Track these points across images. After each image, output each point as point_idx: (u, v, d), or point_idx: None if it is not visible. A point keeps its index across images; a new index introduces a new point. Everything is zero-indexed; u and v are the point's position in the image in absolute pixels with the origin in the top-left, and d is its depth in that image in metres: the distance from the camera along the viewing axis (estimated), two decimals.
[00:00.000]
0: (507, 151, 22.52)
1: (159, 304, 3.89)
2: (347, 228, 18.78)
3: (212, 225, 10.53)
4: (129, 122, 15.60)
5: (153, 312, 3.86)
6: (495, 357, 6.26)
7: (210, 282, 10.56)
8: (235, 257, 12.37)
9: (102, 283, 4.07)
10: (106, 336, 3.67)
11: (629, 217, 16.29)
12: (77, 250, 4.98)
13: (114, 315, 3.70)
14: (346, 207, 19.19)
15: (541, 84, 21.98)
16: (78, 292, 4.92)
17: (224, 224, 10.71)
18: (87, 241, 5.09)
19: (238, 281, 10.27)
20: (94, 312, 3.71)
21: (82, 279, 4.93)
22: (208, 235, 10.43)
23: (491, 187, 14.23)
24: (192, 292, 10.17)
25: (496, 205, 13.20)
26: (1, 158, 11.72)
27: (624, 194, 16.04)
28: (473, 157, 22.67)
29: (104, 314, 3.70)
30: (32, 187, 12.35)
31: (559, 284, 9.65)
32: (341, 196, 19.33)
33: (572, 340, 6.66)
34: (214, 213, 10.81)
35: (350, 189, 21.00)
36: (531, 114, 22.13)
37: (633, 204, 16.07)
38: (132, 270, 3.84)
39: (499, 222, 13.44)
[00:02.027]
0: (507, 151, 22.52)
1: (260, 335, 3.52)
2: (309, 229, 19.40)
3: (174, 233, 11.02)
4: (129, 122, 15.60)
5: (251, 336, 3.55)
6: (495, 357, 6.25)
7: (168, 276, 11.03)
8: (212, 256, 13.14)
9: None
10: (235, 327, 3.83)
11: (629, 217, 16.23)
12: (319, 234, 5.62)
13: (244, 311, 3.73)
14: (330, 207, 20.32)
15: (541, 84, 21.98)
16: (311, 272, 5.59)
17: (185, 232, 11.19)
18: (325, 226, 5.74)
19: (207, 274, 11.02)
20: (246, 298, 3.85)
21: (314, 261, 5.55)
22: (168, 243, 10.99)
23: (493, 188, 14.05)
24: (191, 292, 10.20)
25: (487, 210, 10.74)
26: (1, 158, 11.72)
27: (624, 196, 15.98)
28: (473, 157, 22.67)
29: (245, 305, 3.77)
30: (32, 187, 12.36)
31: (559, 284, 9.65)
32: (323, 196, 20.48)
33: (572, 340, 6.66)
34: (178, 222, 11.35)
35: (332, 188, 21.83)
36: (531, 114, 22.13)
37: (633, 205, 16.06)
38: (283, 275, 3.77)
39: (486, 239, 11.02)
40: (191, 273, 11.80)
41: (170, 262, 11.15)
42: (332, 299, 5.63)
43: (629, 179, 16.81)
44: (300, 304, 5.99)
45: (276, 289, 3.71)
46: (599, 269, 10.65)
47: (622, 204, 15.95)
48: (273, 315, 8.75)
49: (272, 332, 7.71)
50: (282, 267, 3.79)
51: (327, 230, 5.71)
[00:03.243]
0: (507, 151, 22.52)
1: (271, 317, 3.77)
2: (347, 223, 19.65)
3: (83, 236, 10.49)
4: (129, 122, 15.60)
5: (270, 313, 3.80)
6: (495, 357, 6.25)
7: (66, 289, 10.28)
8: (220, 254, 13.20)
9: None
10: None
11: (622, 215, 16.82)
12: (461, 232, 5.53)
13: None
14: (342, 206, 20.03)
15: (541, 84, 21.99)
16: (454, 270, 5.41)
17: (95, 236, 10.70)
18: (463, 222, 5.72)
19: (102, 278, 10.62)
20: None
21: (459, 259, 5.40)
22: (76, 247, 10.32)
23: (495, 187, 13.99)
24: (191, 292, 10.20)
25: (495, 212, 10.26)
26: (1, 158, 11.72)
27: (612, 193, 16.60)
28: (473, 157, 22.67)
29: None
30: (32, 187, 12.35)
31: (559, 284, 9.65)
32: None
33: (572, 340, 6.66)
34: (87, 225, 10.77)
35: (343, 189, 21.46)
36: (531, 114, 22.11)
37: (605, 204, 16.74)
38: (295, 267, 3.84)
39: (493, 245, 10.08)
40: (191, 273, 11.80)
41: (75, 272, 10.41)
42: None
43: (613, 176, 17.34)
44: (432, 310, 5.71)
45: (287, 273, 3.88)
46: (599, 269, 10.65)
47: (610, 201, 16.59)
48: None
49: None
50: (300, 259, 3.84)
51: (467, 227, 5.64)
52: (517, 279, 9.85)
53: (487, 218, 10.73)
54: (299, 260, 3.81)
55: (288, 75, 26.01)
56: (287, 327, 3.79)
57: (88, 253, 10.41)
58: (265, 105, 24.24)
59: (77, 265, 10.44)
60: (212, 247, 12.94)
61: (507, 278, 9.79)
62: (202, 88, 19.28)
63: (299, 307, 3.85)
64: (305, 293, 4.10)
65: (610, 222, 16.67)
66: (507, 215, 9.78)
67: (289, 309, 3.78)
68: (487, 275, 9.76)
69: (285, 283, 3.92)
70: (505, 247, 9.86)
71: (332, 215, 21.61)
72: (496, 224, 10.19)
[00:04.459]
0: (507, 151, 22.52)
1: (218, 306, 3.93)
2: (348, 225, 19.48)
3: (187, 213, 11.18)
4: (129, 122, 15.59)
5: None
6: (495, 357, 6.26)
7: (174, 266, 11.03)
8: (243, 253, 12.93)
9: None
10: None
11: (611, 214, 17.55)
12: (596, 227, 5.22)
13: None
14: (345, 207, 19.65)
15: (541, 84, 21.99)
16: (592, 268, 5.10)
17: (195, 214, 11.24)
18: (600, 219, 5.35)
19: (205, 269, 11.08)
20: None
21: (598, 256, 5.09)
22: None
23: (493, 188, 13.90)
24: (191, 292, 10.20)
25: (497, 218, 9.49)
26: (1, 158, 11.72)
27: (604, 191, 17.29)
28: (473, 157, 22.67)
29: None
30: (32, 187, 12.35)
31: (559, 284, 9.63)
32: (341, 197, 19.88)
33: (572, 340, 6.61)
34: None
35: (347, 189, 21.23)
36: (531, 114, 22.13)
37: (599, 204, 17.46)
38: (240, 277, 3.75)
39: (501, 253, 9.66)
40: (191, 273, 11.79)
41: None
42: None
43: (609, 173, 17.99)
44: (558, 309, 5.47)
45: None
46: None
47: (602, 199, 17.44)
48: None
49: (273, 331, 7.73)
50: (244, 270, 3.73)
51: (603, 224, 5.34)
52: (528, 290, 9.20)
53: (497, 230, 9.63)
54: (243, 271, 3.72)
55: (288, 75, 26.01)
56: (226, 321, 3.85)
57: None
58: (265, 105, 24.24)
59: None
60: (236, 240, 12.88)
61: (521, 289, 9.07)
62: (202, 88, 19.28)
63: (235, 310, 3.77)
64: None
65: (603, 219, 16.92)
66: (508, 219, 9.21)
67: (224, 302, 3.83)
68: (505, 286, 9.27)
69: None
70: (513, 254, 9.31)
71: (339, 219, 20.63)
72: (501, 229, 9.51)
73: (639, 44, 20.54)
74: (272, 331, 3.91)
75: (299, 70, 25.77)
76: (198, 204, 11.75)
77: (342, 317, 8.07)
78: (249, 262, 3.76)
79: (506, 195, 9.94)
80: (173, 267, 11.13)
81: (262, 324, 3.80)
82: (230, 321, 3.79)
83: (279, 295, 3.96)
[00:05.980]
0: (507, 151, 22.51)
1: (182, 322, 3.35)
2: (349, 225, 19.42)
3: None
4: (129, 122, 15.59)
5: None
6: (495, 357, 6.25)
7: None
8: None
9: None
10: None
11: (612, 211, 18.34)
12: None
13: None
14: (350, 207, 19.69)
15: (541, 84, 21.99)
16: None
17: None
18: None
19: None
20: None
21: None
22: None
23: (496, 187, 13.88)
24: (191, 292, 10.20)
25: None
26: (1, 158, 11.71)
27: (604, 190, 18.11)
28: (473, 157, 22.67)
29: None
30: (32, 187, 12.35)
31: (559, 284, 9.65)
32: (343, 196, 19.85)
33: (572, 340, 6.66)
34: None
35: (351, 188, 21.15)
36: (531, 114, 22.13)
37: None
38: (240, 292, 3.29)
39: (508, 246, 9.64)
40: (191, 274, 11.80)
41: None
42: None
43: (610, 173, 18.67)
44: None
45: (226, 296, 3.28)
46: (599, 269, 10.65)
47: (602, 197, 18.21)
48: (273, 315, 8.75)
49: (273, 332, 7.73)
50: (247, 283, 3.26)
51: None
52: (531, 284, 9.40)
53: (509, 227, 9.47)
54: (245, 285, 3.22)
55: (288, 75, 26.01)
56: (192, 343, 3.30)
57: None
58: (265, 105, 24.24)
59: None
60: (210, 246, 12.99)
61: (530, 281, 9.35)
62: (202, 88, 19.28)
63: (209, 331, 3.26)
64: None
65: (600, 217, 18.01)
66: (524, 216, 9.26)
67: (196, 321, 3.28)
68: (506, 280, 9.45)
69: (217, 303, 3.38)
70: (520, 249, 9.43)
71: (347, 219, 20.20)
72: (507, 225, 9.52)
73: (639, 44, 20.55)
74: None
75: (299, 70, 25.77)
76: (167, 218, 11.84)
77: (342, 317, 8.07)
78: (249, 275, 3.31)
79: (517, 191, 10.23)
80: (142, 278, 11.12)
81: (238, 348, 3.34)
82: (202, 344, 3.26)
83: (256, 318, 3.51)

== What you will do ==
Return exactly the lines from the line bearing "83: (279, 295, 3.96)" to the end of the records, inclusive of both; include no other lines.

== Answer section ==
83: (279, 295, 3.96)
[00:05.980]
0: (507, 151, 22.51)
1: (182, 322, 3.35)
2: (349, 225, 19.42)
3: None
4: (129, 122, 15.59)
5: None
6: (495, 357, 6.25)
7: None
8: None
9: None
10: None
11: (612, 211, 18.34)
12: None
13: None
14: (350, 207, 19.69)
15: (541, 84, 21.99)
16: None
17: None
18: None
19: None
20: None
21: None
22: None
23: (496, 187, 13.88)
24: (191, 292, 10.20)
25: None
26: (1, 158, 11.71)
27: (604, 190, 18.11)
28: (473, 157, 22.67)
29: None
30: (32, 187, 12.35)
31: (559, 284, 9.65)
32: (343, 196, 19.85)
33: (572, 340, 6.66)
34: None
35: (351, 188, 21.15)
36: (531, 114, 22.13)
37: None
38: (240, 292, 3.29)
39: (508, 246, 9.64)
40: (191, 274, 11.80)
41: None
42: None
43: (610, 173, 18.67)
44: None
45: (226, 296, 3.28)
46: (599, 269, 10.65)
47: (602, 197, 18.21)
48: (273, 315, 8.75)
49: (273, 332, 7.73)
50: (247, 283, 3.26)
51: None
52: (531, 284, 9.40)
53: (509, 227, 9.47)
54: (245, 285, 3.22)
55: (288, 75, 26.01)
56: (192, 343, 3.30)
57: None
58: (265, 105, 24.24)
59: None
60: (210, 246, 12.99)
61: (530, 281, 9.35)
62: (202, 88, 19.28)
63: (209, 331, 3.26)
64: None
65: (600, 217, 18.01)
66: (524, 216, 9.26)
67: (196, 321, 3.28)
68: (506, 280, 9.45)
69: (217, 303, 3.38)
70: (520, 249, 9.43)
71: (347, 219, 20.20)
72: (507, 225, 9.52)
73: (639, 44, 20.55)
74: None
75: (299, 70, 25.77)
76: (167, 218, 11.84)
77: (342, 317, 8.07)
78: (249, 275, 3.31)
79: (517, 191, 10.23)
80: (142, 278, 11.12)
81: (238, 348, 3.34)
82: (202, 344, 3.26)
83: (256, 318, 3.51)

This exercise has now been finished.